◆ INPUT:
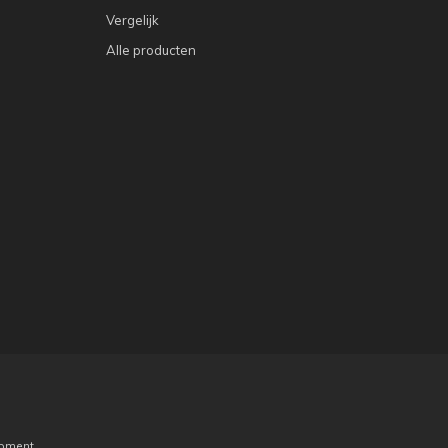
Vergelijk
Alle producten
pment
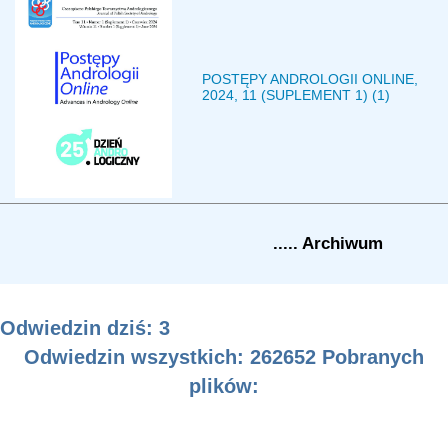
POSTĘPY ANDROLOGII ONLINE,
2024, 11 (SUPLEMENT 1) (1)
..... Archiwum
Odwiedzin dziś: 3
Odwiedzin wszystkich: 262652 Pobranych
plików:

◆ THE PROBLEM: All of the data must be set down exactly, with no pictures included.

◆ SOLVED PROBLEM:
Vergelijk
Alle producten
pment
POSTĘPY ANDROLOGII ONLINE,
2024, 11 (SUPLEMENT 1) (1)
..... Archiwum
Odwiedzin dziś: 3
Odwiedzin wszystkich: 262652 Pobranych
plików:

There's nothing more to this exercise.